» **What is expected**
Find all lines in the records that include the word "pinky", and copy them out.

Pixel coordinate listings
····················
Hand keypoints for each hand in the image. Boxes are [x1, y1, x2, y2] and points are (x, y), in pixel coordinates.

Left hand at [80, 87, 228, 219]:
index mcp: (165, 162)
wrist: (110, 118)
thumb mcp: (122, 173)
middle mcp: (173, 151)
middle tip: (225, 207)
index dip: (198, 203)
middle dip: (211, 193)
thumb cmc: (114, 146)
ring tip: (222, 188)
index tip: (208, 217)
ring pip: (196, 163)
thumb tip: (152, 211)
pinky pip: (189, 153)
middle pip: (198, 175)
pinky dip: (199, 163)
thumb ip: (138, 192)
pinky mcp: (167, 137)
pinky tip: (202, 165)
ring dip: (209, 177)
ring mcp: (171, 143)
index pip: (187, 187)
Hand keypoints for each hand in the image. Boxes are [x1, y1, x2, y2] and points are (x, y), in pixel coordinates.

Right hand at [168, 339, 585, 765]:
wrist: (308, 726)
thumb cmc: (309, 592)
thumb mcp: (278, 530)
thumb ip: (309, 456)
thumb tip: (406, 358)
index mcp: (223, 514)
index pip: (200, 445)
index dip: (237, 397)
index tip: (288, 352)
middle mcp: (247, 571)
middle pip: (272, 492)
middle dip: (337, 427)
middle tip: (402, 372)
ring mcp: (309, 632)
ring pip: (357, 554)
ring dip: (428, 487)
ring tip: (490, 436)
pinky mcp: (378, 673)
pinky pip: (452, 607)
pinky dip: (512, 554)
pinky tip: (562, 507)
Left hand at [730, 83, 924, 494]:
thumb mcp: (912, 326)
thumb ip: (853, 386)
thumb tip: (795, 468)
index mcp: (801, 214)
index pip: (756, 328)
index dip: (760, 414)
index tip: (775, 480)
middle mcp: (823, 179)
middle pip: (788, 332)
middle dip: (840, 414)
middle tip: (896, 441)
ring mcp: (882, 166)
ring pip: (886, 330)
····················
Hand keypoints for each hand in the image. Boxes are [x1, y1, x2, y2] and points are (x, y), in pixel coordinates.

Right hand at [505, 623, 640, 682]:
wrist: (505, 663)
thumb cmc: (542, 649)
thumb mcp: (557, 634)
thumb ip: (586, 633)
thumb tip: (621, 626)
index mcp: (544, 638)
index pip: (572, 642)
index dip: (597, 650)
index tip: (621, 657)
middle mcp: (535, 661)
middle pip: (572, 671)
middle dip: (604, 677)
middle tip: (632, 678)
····················
» **Exercise output**
pinky pip: (189, 153)
pinky dip: (199, 163)
pinky mcp: (167, 137)
pinky tip: (202, 165)
pinky mcp: (378, 673)
pinky pip: (452, 607)
pinky dip: (512, 554)
pinky tip: (562, 507)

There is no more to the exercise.